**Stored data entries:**
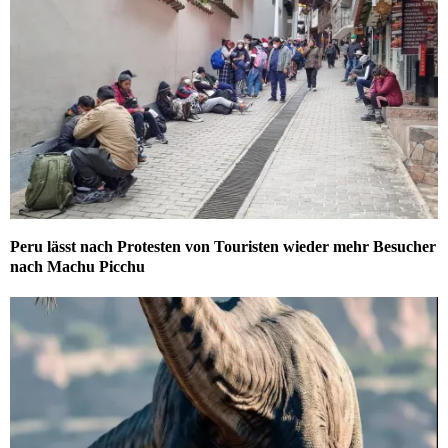
Peru lässt nach Protesten von Touristen wieder mehr Besucher
nach Machu Picchu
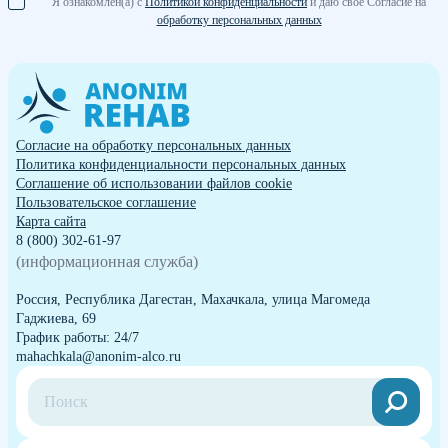
Я ознакомлен(а) с
Политикой конфиденциальности
и даю свое Согласие на
обработку персональных данных
Согласие на обработку персональных данных
Политика конфиденциальности персональных данных
Cоглашение об использовании файлов cookie
Пользовательское соглашение
Карта сайта
8 (800) 302-61-97
(информационная служба)
Россия, Республика Дагестан, Махачкала, улица Магомеда
Гаджиева, 69
График работы: 24/7
mahachkala@anonim-alco.ru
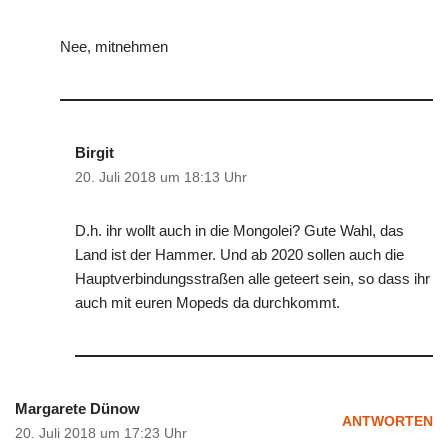
Nee, mitnehmen
Birgit
20. Juli 2018 um 18:13 Uhr
D.h. ihr wollt auch in die Mongolei? Gute Wahl, das
Land ist der Hammer. Und ab 2020 sollen auch die
Hauptverbindungsstraßen alle geteert sein, so dass ihr
auch mit euren Mopeds da durchkommt.
Margarete Dünow
ANTWORTEN
20. Juli 2018 um 17:23 Uhr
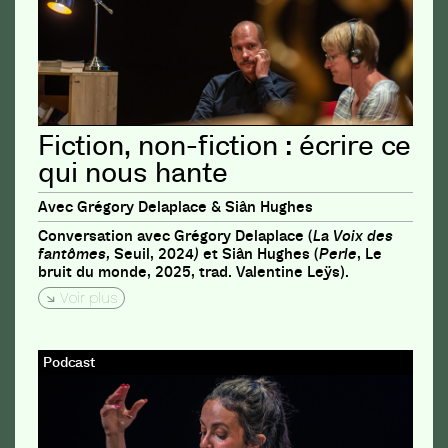
Fiction, non-fiction : écrire ce
qui nous hante
Avec Grégory Delaplace & Siân Hughes
Conversation avec Grégory Delaplace (
La Voix des
fantômes,
Seuil, 2024
)
et Siân Hughes (
Perle
, Le
bruit du monde, 2025, trad. Valentine Leÿs).
Voir plus
Podcast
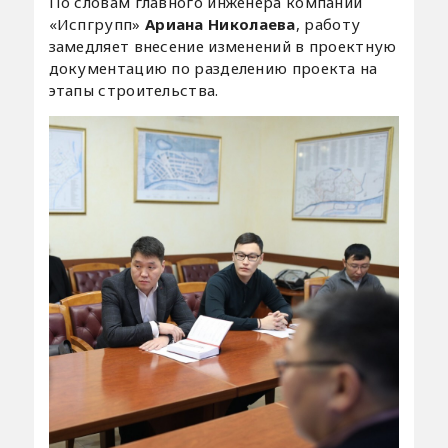
По словам главного инженера компании
«Испгрупп»
Ариана Николаева
, работу
замедляет внесение изменений в проектную
документацию по разделению проекта на
этапы строительства.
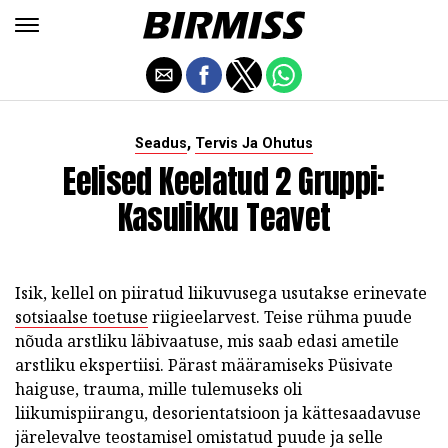
,
Seadus
Tervis Ja Ohutus
Eelised Keelatud 2 Gruppi:
Kasulikku Teavet
Isik, kellel on piiratud liikuvusega usutakse erinevate
sotsiaalse toetuse
riigieelarvest. Teise rühma puude
nõuda arstliku läbivaatuse, mis saab edasi ametile
arstliku ekspertiisi. Pärast määramiseks Püsivate
haiguse, trauma, mille tulemuseks oli
liikumispiirangu, desorientatsioon ja kättesaadavuse
järelevalve teostamisel omistatud puude ja selle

**Work task:** The response must match the data line for line, from its first line through the line with "Hauptverbindungsstraßen alle geteert", inclusive, and must leave out the pictures.

**Exercise result:**
Peru lässt nach Protesten von Touristen wieder mehr Besucher
nach Machu Picchu
Я ознакомлен(а) с
Политикой конфиденциальности
и даю свое Согласие на
обработку персональных данных
Согласие на обработку персональных данных
Политика конфиденциальности персональных данных
Cоглашение об использовании файлов cookie
Пользовательское соглашение
Карта сайта
8 (800) 302-61-97
(информационная служба)
Россия, Республика Дагестан, Махачкала, улица Магомеда
Гаджиева, 69
График работы: 24/7
mahachkala@anonim-alco.ru
Nee, mitnehmen
Birgit
20. Juli 2018 um 18:13 Uhr
D.h. ihr wollt auch in die Mongolei? Gute Wahl, das
Land ist der Hammer. Und ab 2020 sollen auch die
Hauptverbindungsstraßen alle geteert sein, so dass ihr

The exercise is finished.